Luckily I've got all my familie's papers that were necessary in nazi-Germany
according to the Nürnberg-laws to avoid going to the death-camps. They prove
that in the two preceding generations there had been no Jews in my family
(which was required), but the third generation already is written down only
in pencil, exact dates are missing to forcome further research. My mother's
father Otto (1) was PM (party member) and my nose tells another story. Seems
if he'd got good reasons to hide his family genealogy since my uncle (Otto
2) found out later that one family line in the 18th century has got the name
Dreyfuß in it . . .


"You are early," he said.
"I'm late, she answered.
(p. 97)

-- Which is both true from different point of views!

"Irish, she wanted (...) Like they all wanted. To none of them did it occur
that the rétrousse nose too is an aesthetic misfit: A Jew nose in reverse,
is all. Few had ever asked for a so-called "perfect" nose (...) All of which
went to support his private thesis that correction--along all dimensions:
social, political, emotional--entails retreat to a diametric opposite rather
than any reasonable search for a golden mean."
(p. 103)

-- the massive use of binary oppositions, reversions, conversions, mirrors,
doublings, pairings etc concerning religious, political and historical
meta-stories in Pynchon's fiction simply cannot be denied. What's the
function then?
We read about a transit of Venus in M&D (the title a binary already), but
science tells us that one transit always is a pair of two transits.

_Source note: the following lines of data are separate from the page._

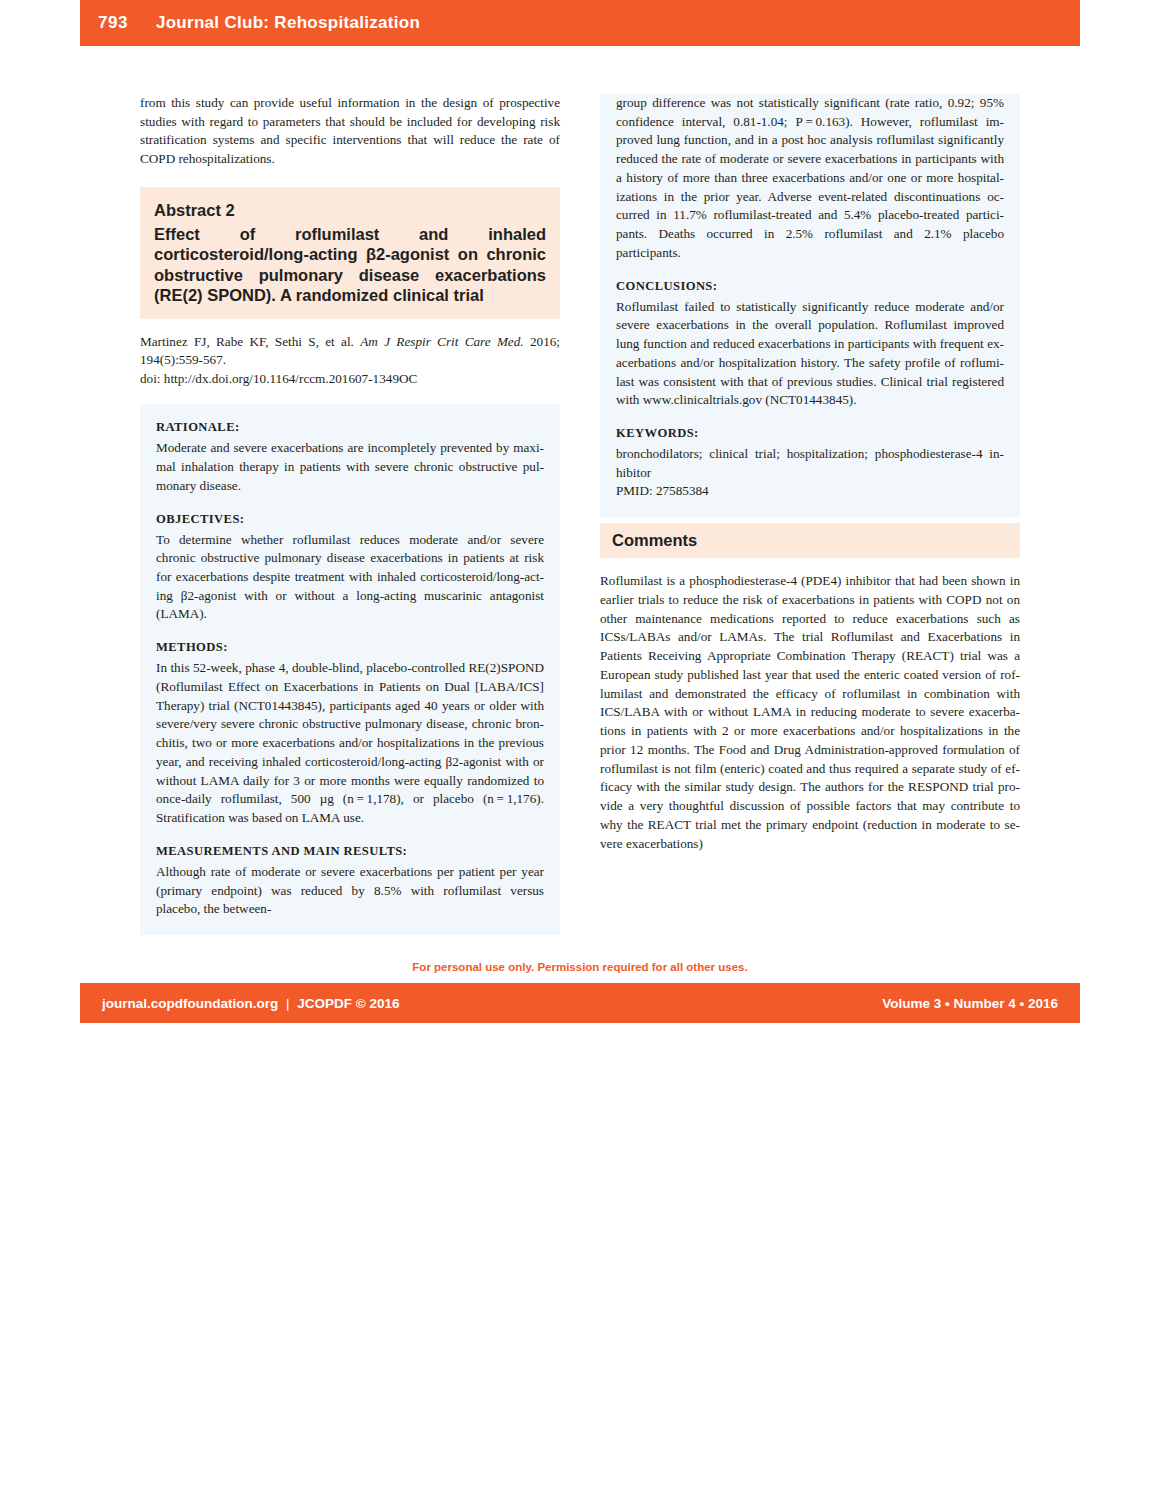793
Journal Club: Rehospitalization
from this study can provide useful information in the design of prospective studies with regard to parameters that should be included for developing risk stratification systems and specific interventions that will reduce the rate of COPD rehospitalizations.
Abstract 2
Effect of roflumilast and inhaled corticosteroid/long-acting β2-agonist on chronic obstructive pulmonary disease exacerbations (RE(2) SPOND). A randomized clinical trial
Martinez FJ, Rabe KF, Sethi S, et al. Am J Respir Crit Care Med. 2016; 194(5):559-567.
doi: http://dx.doi.org/10.1164/rccm.201607-1349OC
Rationale:
Moderate and severe exacerbations are incompletely prevented by maximal inhalation therapy in patients with severe chronic obstructive pulmonary disease.
Objectives:
To determine whether roflumilast reduces moderate and/or severe chronic obstructive pulmonary disease exacerbations in patients at risk for exacerbations despite treatment with inhaled corticosteroid/long-acting β2-agonist with or without a long-acting muscarinic antagonist (LAMA).
Methods:
In this 52-week, phase 4, double-blind, placebo-controlled RE(2)SPOND (Roflumilast Effect on Exacerbations in Patients on Dual [LABA/ICS] Therapy) trial (NCT01443845), participants aged 40 years or older with severe/very severe chronic obstructive pulmonary disease, chronic bronchitis, two or more exacerbations and/or hospitalizations in the previous year, and receiving inhaled corticosteroid/long-acting β2-agonist with or without LAMA daily for 3 or more months were equally randomized to once-daily roflumilast, 500 µg (n = 1,178), or placebo (n = 1,176). Stratification was based on LAMA use.
Measurements and Main Results:
Although rate of moderate or severe exacerbations per patient per year (primary endpoint) was reduced by 8.5% with roflumilast versus placebo, the between-
group difference was not statistically significant (rate ratio, 0.92; 95% confidence interval, 0.81-1.04; P = 0.163). However, roflumilast improved lung function, and in a post hoc analysis roflumilast significantly reduced the rate of moderate or severe exacerbations in participants with a history of more than three exacerbations and/or one or more hospitalizations in the prior year. Adverse event-related discontinuations occurred in 11.7% roflumilast-treated and 5.4% placebo-treated participants. Deaths occurred in 2.5% roflumilast and 2.1% placebo participants.
Conclusions:
Roflumilast failed to statistically significantly reduce moderate and/or severe exacerbations in the overall population. Roflumilast improved lung function and reduced exacerbations in participants with frequent exacerbations and/or hospitalization history. The safety profile of roflumilast was consistent with that of previous studies. Clinical trial registered with www.clinicaltrials.gov (NCT01443845).
Keywords:
bronchodilators; clinical trial; hospitalization; phosphodiesterase-4 inhibitor
PMID: 27585384
Comments
Roflumilast is a phosphodiesterase-4 (PDE4) inhibitor that had been shown in earlier trials to reduce the risk of exacerbations in patients with COPD not on other maintenance medications reported to reduce exacerbations such as ICSs/LABAs and/or LAMAs. The trial Roflumilast and Exacerbations in Patients Receiving Appropriate Combination Therapy (REACT) trial was a European study published last year that used the enteric coated version of roflumilast and demonstrated the efficacy of roflumilast in combination with ICS/LABA with or without LAMA in reducing moderate to severe exacerbations in patients with 2 or more exacerbations and/or hospitalizations in the prior 12 months. The Food and Drug Administration-approved formulation of roflumilast is not film (enteric) coated and thus required a separate study of efficacy with the similar study design. The authors for the RESPOND trial provide a very thoughtful discussion of possible factors that may contribute to why the REACT trial met the primary endpoint (reduction in moderate to severe exacerbations)
For personal use only. Permission required for all other uses.
journal.copdfoundation.org | JCOPDF © 2016
Volume 3 • Number 4 • 2016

Proverbs for Paranoids: master vs. creatures, innocence vs. immorality,
questions vs. answers, hide vs. seek.
The last one breaks up the binary structure:
"Paranoids are not paranoids (Proverb 5) because they're paranoid, but
because they keep putting themselves, fucking idiots, deliberately into
paranoid situations."
(GR, Episode 30, p. 292/459)
Just had to copy and paste from my website:
http://www.itap.de/homes/otto/pynchon/paranoid.htm

Intertextuality:
Laurence Sterne and his nose story (chapter 33).
The nose in GR (the giant Adenoid).
Apocryphic Rushdie who heavily relies on Pynchon. In fact I see "The Satanic
Verses" (a great book) based upon a little piece of Pynchon-text from V.:

"The Lord's angel, Gebrail, dictated the Koran to Mohammed the Lord's
prophet. What a joke if all that holy book were only twenty-three years of
listening to the desert. A desert which has no voice. If the Koran were
nothing, then Islam was nothing. Then Allah was a story, and his paradise
wishful thinking."
(chapter three, p. 83)

Would you say that Pynchon is writing anti-Islamic here and thus just being
more clever then Rushdie in leading a reclusive life? No, in being
postmodern he steps on any feet. Declared Marxists have their trouble with
his texts, with Postmodernism in general, too, like the Mystics and the
Modernists. It's easy to dislike the postwar world (blame it on pomo) but
nothing delivered a better explanantion for what has been called the
postmodern condition.

Otto

Das Leben ist ein Heidenspaß, für Christen ist das nichts!